Ich war immer der Ansicht gewesen, Musik habe mit Organisation zu tun, aber diesmal ließ ich ein freies Spiel zu. Was dabei herausgekommen ist, ist viel besser als etwas, das ich hätte planen können. Ich denke, man könnte es Improvisation nennen, nur handelt es sich um Improvisation mit Musikern und Ideen — nicht um Improvisation, die aus der Meisterschaft an einem Instrument geboren wird.
In der Vergangenheit waren die Melodien schon fixiert, wenn ich ins Studio ging. Und wenn etwas klar durchkonzipiert ist, dann gewinnt es an Symmetrie und Perfektion, aber gleichzeitig verliert es auch etwas anderes, eine bestimmte Feinheit, etwas Mysteriöses… ich kann das nur als eine emotionale Qualität beschreiben. Ich glaube, es ist uns bei THE GARDEN gelungen, diese Qualität zu erhalten.“
Foxx’s Mitarbeiter scheinen seinen Enthusiasmus zu teilen und drängen gegenwärtig den Sänger, aer ansonsten vor Tourneen zurückscheut, mit diesem Material auf Tour zu gehen.

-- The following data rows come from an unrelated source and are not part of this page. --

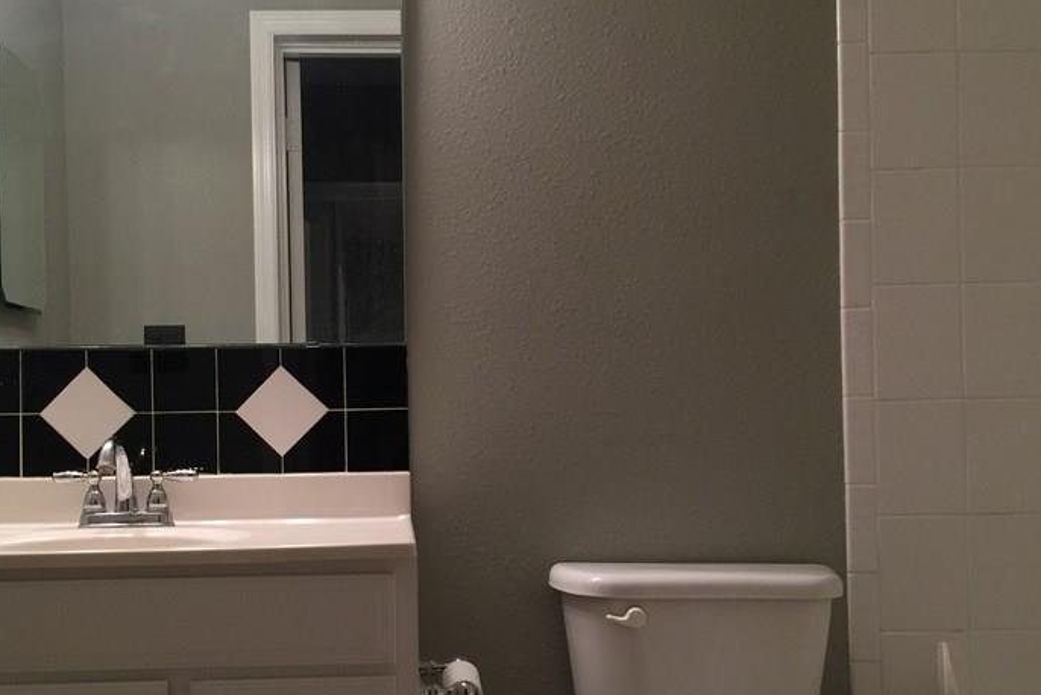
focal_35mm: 45
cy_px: 410
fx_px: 1302
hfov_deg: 43.5
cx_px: 445
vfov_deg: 29.8
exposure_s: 1/15
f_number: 2.2
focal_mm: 4.15
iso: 64
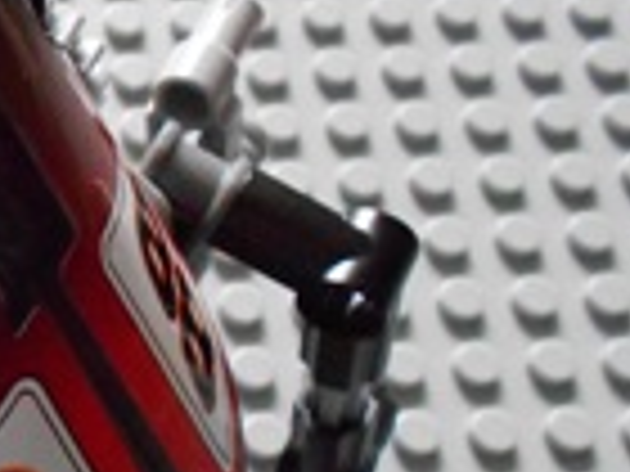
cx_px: -274
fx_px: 1511
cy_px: 409
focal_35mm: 83
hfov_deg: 20.6
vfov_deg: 17.6
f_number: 3.2
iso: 640
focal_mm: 4.6
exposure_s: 1/125
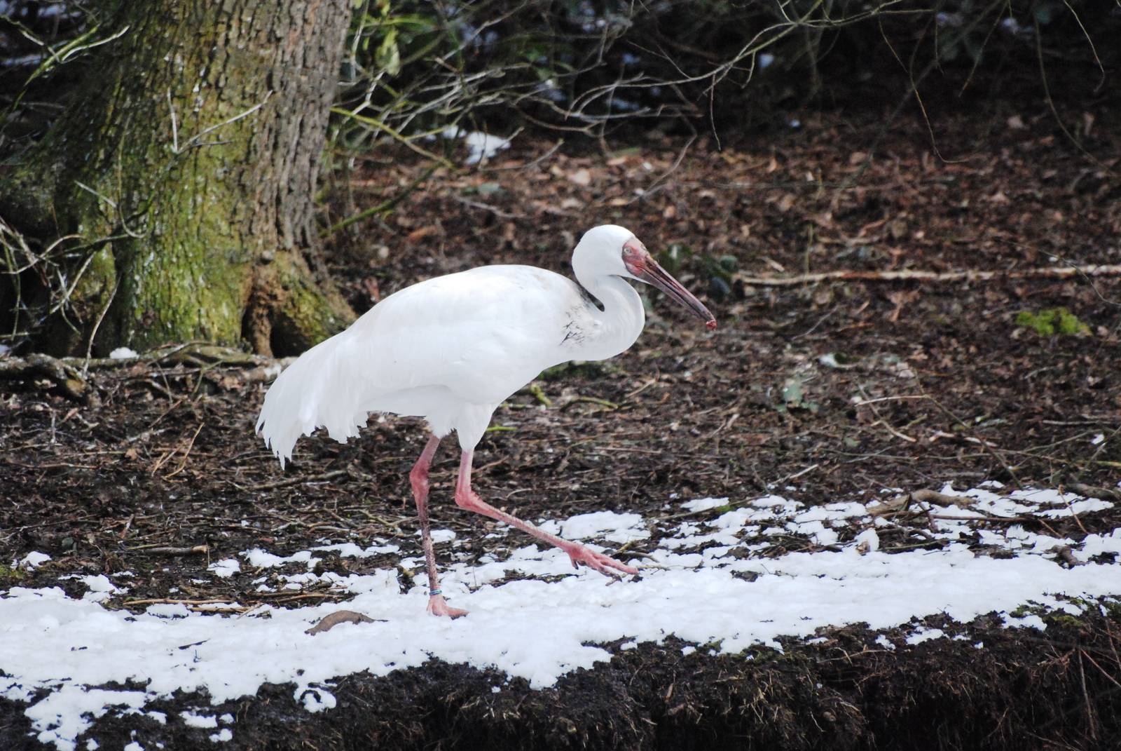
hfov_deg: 5.1
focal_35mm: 405
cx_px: 560
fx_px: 12626
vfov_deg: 3.4
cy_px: 376
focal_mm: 270
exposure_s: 1/2000
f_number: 5.6
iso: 1600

„Natürlich würde ich es gern tun, aber ich habe da meine Aversionen. Ich liebe es, auf der Bühne zu stehen, aber alle anderen Aspekte einer Tournee sind nervtötend Die eineinhalb Stunden auf der Bühne sind intensiv genug in sich selbst, aber die restlichen zweiundzwanzig Stunden machen mich total kaputt. Ich habe Freunde, die blühen auf einer Tour und durch den damit zusammenhängenden Lebensstil geradezu auf, aber unglücklicherweise bin ich ganz und gar nicht so. Jedesmal, wenn ich von einer Tour zurückkomme, brauche ich mindestens zwei Monate, um meinen Kopf wieder in den Griff zu bekommen. Ich verliere so sehr die Orientierung, daß ich nicht mehr weiß, wer ich eigentlich bin.“
Sollte das vielleicht das Berufsrisiko eines Image-Manipulators sein?